= Donald Macpherson (British Army officer) =

Lieutenant-Colonel Donald Macpherson (born 1755) of Gaskmore and Kingston was an army officer who fought in the American Revolution, the War of 1812. He raised a regiment of Clansmen from Scotland at his own expense to fight for Britain and Canada. His nephew was Sir John Alexander Macdonald, GCB, KCMG, PC, PC (Can) first Prime Minister of Canada and driving force behind Canadian Confederation

==Background==
Born in 1755 Macpherson was the illegitimate son of the Jacobite rebel and exile Ewen MacPherson of Cluny chief of the Clan Macpherson and grandson of Sir Ewen Cameron of Lochiel a Scottish highland chieftain and the 17th Chief of Clan Cameron. Given the unproductive lands of Gaskmore, Macpherson join the British Army in 1775 to fight against the American Revolutionaries.

==Military service==

After being commissioned into the 71st Foot Macpherson became a lieutenant in the 4th battalion of New Jersey Volunteers.

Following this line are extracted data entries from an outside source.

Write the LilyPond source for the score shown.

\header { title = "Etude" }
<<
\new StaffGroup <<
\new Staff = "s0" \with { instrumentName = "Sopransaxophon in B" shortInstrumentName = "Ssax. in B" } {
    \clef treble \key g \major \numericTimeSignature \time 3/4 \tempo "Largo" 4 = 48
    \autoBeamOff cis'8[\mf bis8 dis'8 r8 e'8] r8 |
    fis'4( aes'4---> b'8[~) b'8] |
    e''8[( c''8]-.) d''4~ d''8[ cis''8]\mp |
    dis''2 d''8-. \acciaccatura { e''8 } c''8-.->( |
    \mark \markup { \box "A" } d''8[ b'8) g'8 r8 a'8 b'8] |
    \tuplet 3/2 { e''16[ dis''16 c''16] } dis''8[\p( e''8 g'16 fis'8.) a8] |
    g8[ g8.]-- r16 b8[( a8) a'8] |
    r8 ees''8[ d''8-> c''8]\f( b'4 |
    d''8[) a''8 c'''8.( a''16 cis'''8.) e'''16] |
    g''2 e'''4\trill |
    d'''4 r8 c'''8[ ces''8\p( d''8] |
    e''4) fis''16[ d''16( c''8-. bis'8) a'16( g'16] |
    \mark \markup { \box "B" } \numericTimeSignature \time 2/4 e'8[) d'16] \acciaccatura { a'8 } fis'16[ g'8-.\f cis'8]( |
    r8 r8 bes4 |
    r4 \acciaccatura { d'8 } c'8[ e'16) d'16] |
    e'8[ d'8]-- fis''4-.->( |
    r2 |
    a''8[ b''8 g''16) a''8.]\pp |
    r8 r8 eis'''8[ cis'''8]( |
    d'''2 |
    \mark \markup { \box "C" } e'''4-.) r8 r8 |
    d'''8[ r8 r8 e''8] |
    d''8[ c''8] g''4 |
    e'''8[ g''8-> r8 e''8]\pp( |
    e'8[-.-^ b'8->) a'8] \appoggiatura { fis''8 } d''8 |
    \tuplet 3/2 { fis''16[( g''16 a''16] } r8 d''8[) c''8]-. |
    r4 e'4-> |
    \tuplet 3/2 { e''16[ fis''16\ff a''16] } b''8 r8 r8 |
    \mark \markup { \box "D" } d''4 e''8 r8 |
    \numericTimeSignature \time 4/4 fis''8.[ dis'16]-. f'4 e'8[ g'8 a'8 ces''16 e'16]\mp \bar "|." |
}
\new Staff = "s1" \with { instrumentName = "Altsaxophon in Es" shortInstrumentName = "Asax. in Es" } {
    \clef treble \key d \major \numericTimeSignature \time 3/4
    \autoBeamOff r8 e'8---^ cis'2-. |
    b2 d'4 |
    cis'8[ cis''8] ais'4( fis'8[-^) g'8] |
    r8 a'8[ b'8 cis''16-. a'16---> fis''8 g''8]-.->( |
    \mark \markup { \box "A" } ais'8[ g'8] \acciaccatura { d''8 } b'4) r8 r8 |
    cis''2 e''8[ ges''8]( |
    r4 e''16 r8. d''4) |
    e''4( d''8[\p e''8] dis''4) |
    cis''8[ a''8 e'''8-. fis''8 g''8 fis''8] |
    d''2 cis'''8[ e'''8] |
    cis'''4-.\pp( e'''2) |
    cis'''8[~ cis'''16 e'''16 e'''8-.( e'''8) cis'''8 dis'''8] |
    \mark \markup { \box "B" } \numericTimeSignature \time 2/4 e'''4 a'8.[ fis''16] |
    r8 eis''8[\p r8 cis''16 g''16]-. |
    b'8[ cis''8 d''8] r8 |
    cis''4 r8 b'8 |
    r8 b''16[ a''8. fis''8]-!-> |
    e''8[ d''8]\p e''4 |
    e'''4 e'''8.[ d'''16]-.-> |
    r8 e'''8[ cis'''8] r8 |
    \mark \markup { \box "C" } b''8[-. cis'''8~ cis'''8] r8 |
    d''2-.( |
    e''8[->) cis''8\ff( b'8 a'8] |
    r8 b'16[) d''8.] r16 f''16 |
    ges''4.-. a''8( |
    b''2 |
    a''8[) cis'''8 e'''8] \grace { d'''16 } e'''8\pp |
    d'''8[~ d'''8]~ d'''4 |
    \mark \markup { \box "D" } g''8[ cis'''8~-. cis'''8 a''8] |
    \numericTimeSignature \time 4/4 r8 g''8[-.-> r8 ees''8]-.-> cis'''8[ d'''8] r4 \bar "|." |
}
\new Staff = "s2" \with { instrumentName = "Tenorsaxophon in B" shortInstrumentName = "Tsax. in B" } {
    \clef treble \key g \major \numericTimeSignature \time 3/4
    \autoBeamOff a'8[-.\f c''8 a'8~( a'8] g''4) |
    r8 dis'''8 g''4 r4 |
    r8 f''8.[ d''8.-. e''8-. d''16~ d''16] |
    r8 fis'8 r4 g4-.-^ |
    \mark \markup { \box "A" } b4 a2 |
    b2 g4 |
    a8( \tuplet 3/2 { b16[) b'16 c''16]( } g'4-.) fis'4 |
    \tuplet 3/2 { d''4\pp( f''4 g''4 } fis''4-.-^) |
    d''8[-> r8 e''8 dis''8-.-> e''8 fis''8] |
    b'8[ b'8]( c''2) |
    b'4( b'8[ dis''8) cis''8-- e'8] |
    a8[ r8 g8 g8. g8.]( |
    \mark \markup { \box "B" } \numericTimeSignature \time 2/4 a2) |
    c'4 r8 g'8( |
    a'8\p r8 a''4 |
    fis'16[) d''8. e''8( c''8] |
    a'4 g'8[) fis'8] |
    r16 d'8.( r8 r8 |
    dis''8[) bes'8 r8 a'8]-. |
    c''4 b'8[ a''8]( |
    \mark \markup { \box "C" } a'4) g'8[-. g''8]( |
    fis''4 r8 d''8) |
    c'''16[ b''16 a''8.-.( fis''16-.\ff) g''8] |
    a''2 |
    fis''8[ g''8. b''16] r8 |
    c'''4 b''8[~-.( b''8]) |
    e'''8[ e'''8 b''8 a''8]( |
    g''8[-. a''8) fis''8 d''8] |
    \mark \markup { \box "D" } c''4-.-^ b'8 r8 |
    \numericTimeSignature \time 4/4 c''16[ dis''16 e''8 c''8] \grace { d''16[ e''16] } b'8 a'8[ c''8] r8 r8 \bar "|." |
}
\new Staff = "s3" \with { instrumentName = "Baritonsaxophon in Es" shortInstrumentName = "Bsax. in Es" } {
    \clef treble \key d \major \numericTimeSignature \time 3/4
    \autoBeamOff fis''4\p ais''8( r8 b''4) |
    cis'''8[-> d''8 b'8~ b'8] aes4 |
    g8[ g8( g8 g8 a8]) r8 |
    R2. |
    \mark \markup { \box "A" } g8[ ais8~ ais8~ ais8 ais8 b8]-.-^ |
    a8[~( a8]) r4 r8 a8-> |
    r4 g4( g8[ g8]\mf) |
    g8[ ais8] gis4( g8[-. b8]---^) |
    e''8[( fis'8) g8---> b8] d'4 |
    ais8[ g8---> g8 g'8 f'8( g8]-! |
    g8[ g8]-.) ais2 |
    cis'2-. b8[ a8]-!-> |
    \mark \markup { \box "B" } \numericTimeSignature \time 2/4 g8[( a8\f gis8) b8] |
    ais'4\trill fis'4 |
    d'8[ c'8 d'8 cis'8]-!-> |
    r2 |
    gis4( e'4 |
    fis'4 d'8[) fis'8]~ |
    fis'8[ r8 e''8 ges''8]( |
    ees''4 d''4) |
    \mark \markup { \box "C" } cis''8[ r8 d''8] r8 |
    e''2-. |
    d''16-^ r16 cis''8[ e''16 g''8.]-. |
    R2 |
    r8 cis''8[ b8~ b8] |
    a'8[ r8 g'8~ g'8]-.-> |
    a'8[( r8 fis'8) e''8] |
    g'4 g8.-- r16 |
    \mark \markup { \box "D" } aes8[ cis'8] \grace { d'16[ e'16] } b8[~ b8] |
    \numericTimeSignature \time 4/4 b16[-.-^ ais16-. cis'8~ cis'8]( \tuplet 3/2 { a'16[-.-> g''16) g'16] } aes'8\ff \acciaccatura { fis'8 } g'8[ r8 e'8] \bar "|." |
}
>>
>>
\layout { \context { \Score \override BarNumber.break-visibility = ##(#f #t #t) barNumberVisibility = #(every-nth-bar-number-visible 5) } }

He fought with his regiment at Staten Island and New York where he was based for most of the war.

He returned to Scotland in 1783 where he raised a company of clansmen from his father's lands to fight in the British Army called the Cluny Volunteers.

==Canada==

In 1807 Macpherson was given command of Fort Kingston in Ontario Canada where he served with distinction during the American Invasion of 1812. With his family he retired to Kingston where he became a leading member of the community. He was instrumental in bringing his sister in law and family over from Scotland and their son was John Alexander Macdonald Prime Minister of Canada.